The query letter should never be longer than one and one-half pages (preferably one page). The standard formula for a query letter is:

  • first paragraph: a brief description of your article
  • second paragraph: a brief identification of the article's audience
  • third paragraph: a request for permission to send the complete manuscript
  • fourth paragraph: a brief description of you, including your position and some of the journals in which you've been published.

If you get a positive response to a query letter, you may call the editor if you have questions or issues to resolve. Do not call if you have not received an answer to your letter.

Submitting Your Manuscript

Submitting a professional-looking manuscript is important for getting your manuscript read. Below are some tips for what to include with your manuscript and guidelines for the submission process. For submissions to online journals, check each publication's submission policy. Many request that you email your manuscript as an attachment. Unlike query letters, do not submit your manuscript to more than one journal or publisher at a time.

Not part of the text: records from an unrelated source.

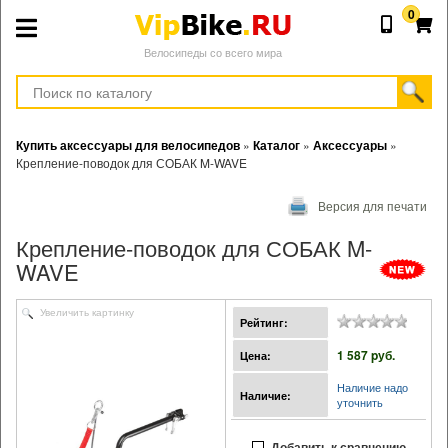
0
Велосипеды со всего мира
Купить аксессуары для велосипедов
»
Каталог
»
Аксессуары
»
Крепление-поводок для СОБАК M-WAVE
Версия для печати
Крепление-поводок для СОБАК M-
WAVE
Увеличить картинку
Рейтинг:
1 587 pуб.
Цена:
Наличие надо
Наличие:
уточнить
Добавить к сравнению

  • Get the attention of an editor with a strong letter and article. One editor said, "A writer has to prove immediately to an editor that he or she can write well." That means the first few pages of the manuscript must be good, and all additional text (such as the cover letter) must be good, too.
  • Submit a manuscript that looks professional. Whatever eases the work for the editor is helpful to you. Use black ink or toner. Use white 20-pound paper (this is the weight most photocopy centers use). Do not use onionskin, carbon tissue paper, or erasable bond paper. They tear and smudge. This may seem obvious, but clean manuscripts are submitted less often than you would think. Text should be double spaced and printed on one side only. Fonts should be no larger than 12 points. Left- and right-hand margins should be one-and-one-quarter-inches wide. Top and bottom margins should be no smaller than one inch. Make sure there are no handwritten inserts or corrections. Number all pages consecutively, putting your last name along with the page number in the upper right-hand corner (e.g., Smith p. 2).
  • Include a title page on the manuscript. Center the title of the article in the middle of the page with the name and address of the editor and journal or publisher in the upper left-hand corner and your name and address in the lower left-hand corner.
  • Include a cover letter. Your cover letter introduces your work, but it should be no longer than a single page.
  • Enclose a self-addressed stamped envelope for the editor's reply. Make sure your self-addressed stamped envelope (SASE) has enough postage for the return of your manuscript. It is a good idea to put your email address on the title page for those editors that prefer to communicate with you electronically.
  • Mail the manuscript. Make sure to include the correct number of copies and package it so everything arrives undamaged. The U.S. Postal Service recommends any collection of paper over one-inch thick (or more than one pound) be mailed in a box, not an envelope. Priority mail envelopes and boxes are available at most post offices. Padded envelopes also work well. Make sure the manuscript fits snugly.
  • Wait. Don't follow up too quickly when you fail to get an answer right away. Allow at least eight weeks for journal submissions (unless you receive notification that it will be longer) before you write to ask what's going on or withdraw the manuscript. Some publications, such as Language Arts, can take up to six months to make a decision.

Getting Published

Celebrate your acceptances! Celebrate your publication!

  • Send copies to interested colleagues.
  • Send copies to school administrators.
  • Send copies to all your friends.
  • Have a publishing party or reading with your colleagues.
  • Have a reading, workshop, or discussion with your colleagues.
  • Bring copies to conferences and pass them out to interested colleagues.
  • Speak at local clubs about the topic of your article.